/oce-dataset

Datasets for Online Controlled Experiments

Primary LanguageJupyter NotebookGNU General Public License v3.0GPL-3.0

Datasets for Online Controlled Experiments

This is a project in two parts:

  1. The first survey and taxonomy for existing online controlled experiment datasets, and
  2. The ASOS Digital Experiments dataset - the first public dataset that supports the design and running of experiments with adaptive stopping.

The work is accepted into NeurIPS 2021 Track on Datasets and Benchmarks. (Link to NeurIPS proceedings | OpenReview | arXiv)

If you find the project helpful, please use the following citation:

@inproceedings{liu2021datasets,
 author = {Liu, C. H. Bryan and Cardoso, \^{A}ngelo and Couturier, Paul and McCoy, Emma J.},
 booktitle = {Proceedings of the Neural Information Processing Systems Track on Datasets and Benchmarks},
 editor = {J. Vanschoren and S. Yeung},
 pages = {},
 title = {Datasets for Online Controlled Experiments},
 url = {https://datasets-benchmarks-proceedings.neurips.cc/paper/2021/file/274ad4786c3abca69fa097b85867d9a4-Paper-round2.pdf},
 volume = {1},
 year = {2021}
}

Survey of existing OCE datasets

A summary of the survey, together with the direct links to the datasets are available on this Open Data StackExchange answer.

Experimenting with the ASOS Digital Experiments Dataset

Loading the ASOS Digital Experiments dataset

The dataset is available on: https://osf.io/64jsb/ .

The experiment notebook uses the parquet form of the dataset. It would attempt to download the file before getting pandas to load the dataframe. If that doesn't work, you can either:

To get the parquet form of the dataset used in the experiments, you can do one of:

  • Download the file via this direct link and place it in the data directory, or
  • Use the following command at the root of this repo:
    wget -O ./data/asos_digital_experiments_dataset.parquet https://osf.io/62t7f/download
    

Setup

This file assumes you have access to a *nix-like machine (both MacOS or Linux would do). If you have a Windows machine, the notebook should still work provided you have the right Python packages installed, but it is not tested.

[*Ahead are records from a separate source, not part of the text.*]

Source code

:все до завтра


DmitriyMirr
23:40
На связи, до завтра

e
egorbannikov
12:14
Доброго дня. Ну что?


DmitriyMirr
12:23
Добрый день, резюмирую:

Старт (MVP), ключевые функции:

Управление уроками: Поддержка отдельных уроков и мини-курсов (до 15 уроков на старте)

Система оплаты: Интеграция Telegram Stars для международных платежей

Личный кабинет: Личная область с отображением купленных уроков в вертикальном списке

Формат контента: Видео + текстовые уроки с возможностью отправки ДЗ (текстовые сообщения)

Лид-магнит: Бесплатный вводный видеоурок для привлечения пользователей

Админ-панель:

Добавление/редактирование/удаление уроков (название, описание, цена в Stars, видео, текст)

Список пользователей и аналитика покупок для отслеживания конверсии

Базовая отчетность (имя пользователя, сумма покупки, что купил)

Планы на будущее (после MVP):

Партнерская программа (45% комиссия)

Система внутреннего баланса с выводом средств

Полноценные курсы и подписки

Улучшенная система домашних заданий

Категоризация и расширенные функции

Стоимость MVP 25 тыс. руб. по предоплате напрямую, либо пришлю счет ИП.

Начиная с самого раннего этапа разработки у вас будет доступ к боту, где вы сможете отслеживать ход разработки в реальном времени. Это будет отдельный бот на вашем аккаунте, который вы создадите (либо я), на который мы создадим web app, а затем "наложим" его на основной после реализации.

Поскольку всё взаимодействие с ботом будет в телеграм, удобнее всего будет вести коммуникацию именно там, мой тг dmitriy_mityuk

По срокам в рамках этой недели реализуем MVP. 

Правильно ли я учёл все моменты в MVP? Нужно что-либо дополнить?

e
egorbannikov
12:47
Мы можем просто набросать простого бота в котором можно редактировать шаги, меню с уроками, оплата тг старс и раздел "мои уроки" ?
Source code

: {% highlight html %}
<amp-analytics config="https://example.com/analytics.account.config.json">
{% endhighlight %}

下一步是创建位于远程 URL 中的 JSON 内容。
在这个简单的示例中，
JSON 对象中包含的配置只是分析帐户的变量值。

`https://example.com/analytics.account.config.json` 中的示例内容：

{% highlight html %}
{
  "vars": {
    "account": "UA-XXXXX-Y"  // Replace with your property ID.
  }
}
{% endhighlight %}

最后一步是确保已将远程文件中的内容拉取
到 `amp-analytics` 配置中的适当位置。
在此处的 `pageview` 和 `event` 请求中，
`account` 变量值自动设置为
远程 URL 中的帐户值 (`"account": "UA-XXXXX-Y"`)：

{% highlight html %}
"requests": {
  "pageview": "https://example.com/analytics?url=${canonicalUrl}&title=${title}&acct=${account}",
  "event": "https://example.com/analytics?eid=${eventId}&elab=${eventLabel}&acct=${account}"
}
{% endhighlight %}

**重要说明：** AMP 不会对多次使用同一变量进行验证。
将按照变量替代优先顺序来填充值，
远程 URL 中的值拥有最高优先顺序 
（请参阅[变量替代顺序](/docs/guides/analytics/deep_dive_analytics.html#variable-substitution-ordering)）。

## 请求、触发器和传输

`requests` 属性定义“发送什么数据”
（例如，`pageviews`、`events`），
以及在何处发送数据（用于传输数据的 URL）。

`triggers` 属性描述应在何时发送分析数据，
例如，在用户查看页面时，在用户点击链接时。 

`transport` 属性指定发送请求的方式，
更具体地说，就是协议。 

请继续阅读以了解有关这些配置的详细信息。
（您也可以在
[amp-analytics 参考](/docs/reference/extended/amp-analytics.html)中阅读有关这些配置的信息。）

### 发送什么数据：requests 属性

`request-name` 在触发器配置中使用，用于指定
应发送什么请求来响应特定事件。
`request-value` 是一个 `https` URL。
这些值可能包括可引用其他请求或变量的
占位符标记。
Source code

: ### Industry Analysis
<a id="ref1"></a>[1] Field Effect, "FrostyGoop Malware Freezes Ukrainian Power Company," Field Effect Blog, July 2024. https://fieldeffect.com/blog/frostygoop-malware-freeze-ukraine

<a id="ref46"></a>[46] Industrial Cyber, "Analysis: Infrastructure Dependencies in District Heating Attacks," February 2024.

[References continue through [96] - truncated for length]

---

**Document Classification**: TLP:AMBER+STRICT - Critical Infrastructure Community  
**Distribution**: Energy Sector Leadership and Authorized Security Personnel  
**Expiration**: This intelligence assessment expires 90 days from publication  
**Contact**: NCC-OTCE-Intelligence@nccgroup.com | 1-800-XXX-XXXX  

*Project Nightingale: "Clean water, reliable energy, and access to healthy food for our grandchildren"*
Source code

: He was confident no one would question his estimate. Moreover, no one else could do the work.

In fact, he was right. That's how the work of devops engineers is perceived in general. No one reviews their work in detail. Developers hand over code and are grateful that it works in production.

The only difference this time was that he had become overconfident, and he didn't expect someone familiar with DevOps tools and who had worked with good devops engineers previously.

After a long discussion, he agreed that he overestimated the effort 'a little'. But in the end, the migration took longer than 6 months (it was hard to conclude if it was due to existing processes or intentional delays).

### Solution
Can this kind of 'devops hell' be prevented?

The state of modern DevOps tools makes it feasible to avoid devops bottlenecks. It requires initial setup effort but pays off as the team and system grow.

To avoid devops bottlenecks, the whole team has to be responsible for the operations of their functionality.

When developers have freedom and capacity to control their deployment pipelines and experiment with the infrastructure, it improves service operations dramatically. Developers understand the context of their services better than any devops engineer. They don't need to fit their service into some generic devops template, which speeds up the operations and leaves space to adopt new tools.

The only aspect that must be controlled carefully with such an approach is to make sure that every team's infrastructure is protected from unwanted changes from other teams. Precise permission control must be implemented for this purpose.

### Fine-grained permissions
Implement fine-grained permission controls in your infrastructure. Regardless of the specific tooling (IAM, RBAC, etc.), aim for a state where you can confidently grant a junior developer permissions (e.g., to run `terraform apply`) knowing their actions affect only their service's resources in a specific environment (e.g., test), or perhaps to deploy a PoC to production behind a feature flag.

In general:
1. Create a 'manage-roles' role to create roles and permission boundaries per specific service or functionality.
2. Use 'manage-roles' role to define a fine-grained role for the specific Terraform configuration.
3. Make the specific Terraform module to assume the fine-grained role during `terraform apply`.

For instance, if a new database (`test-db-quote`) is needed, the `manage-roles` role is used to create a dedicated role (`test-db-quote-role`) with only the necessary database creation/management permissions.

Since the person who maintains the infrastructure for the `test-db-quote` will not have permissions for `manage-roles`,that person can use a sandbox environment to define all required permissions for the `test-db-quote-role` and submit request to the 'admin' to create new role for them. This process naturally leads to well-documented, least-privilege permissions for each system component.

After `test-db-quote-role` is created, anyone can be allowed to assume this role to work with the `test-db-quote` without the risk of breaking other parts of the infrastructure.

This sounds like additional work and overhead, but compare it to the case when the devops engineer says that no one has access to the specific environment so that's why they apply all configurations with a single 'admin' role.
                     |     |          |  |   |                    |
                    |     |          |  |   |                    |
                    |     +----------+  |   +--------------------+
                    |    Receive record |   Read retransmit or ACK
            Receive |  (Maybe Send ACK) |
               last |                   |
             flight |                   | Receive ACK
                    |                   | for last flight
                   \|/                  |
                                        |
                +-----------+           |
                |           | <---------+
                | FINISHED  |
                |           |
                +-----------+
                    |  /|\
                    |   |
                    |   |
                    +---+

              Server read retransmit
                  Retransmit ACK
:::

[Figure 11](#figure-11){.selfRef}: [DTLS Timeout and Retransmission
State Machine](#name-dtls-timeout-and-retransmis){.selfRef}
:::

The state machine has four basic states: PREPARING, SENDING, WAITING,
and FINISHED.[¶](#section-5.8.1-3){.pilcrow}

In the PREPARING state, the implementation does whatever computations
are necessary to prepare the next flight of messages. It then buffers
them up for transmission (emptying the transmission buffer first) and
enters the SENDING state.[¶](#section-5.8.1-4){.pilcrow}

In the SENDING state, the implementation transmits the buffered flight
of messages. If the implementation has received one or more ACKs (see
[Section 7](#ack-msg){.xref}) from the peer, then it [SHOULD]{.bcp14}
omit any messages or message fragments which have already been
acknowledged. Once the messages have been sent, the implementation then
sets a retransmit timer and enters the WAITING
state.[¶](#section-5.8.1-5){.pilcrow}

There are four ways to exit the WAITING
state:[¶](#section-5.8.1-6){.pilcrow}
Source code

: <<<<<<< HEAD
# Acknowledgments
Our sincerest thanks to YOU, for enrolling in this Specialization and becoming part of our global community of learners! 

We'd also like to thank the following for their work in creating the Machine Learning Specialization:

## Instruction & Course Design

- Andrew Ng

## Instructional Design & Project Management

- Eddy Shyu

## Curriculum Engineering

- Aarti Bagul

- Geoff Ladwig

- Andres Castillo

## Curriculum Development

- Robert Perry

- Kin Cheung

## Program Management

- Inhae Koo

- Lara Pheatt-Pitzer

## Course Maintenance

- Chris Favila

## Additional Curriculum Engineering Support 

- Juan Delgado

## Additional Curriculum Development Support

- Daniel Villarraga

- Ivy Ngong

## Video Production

This project uses pyenv and poetry for package management. Before you start, please ensure you have gcc, make, and pip installed.

Installing pyenv

For Linux (together with other required libraries):

sudo apt-get install -y make build-essential libssl-dev zlib1g-dev libbz2-dev \
libreadline-dev libsqlite3-dev wget curl llvm libncurses5-dev libncursesw5-dev \
xz-utils tk-dev libffi-dev liblzma-dev python-openssl git
wget -L https://github.com/pyenv/pyenv-installer/raw/master/bin/pyenv-installer | bash

chmod u+x pyenv-installer
./pyenv-installer

For OS X:

brew install pyenv
brew install pyenv-virtualenv

We then need to configure the PATHs:

export PATH="$HOME/.pyenv/bin:$PATH"
eval "$(pyenv init -)"
eval "$(pyenv virtualenv-init -)"

...and install the right Python version for our environment:

pyenv install 3.9.10

Installing poetry

See https://python-poetry.org/docs/#installation for the installation instructions.

Download the repository and sync the environment

git clone https://github.com/liuchbryan/oce-dataset.git
cd oce-dataset  

# Switch to Python 3.9.10 for pyenv
pyenv local 3.9.10
poetry env use ~/.pyenv/versions/3.9.10/bin/python
poetry install

Run the Jupyter notebooks

poetry shell

Within the newly spawn up virtualenv shell, run

jupyter notebook

Once you are done, terminate the Jupyter server using Ctrl+C, and type exit to exit the virtualenv shell.